Lipstiz hopes that the establishment of a varsity team will attract more squash-playing students.
“Certainly, Columbia will attract more students that have a background in squash, so there will be heightened competition for spots on the team,” Lipsitz said. “The squad had always been composed largely of students with a history of playing squash, and I anticipate that there will always be room on the team for experienced players admitted without recruiting help.”

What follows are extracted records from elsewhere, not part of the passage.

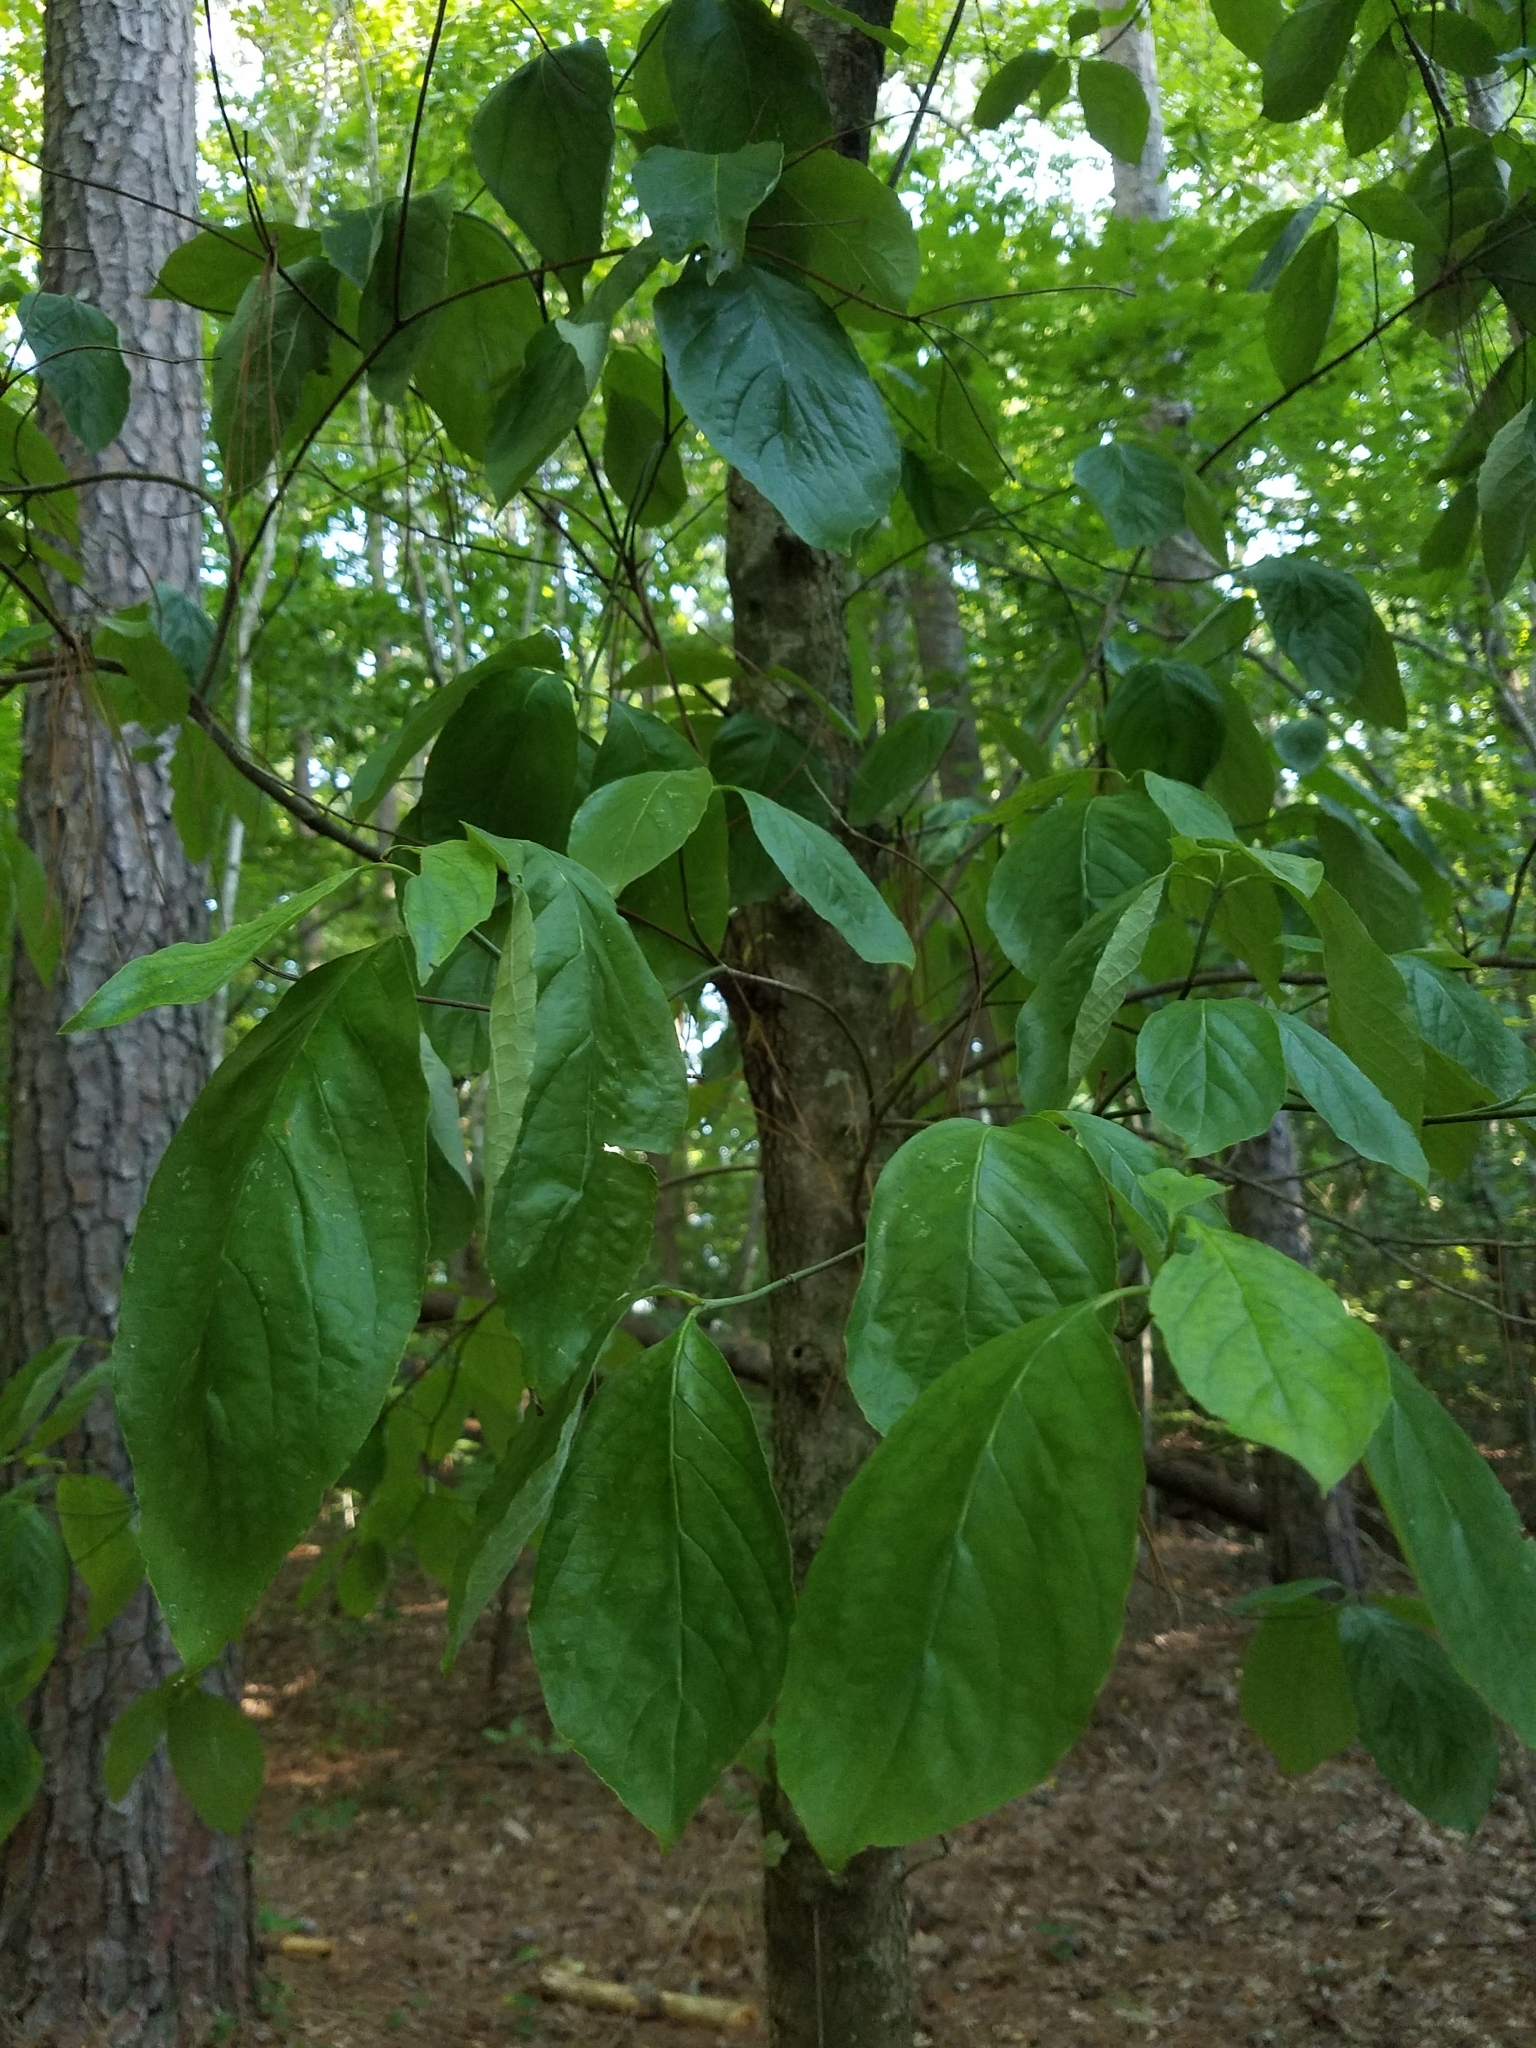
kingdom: Plantae
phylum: Tracheophyta
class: Magnoliopsida
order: Cornales
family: Cornaceae
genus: Cornus
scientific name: Cornus florida
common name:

In addition to new athletes, the teams can look forward to new coaches. The Columbia Squash Alumni and Friends Head Coach of Squash position has been established, and will be renamed in honor of Associate Athletics Director for Physical Education Ken Torrey, who has worked hard to bring varsity squash into being, upon his retirement.
As the squash teams prepare for an elevated level of competition, they are practicing harder than ever.
“We are working our hardest to get as fit as possible before what will be a grueling national championship competition next month,” Lipsitz said. “Otherwise we are fine-tuning our strokes and making sure that each type of shot is incorporated into our repertoires.”
While Columbia moves to add squash to its list of varsity programs, it doesn’t seem this will be happening for other club sports anytime soon.
“There are no plans to launch new varsity sports programs at this time,” Murphy said.
The squash players are excited, as they hope to see their sport gain more prominence.
“I hope the ascension to varsity will increase the cachet of this great sport on the Columbia campus. It’s tremendous to watch and even more thrilling to play,” Lipsitz said.
Those hoping to see some live squash can watch Columbia’s match against Fordham on Feb. 11 at 7:00 p.m. at the StreetSquash Center on 115th Street and Lenox Avenue.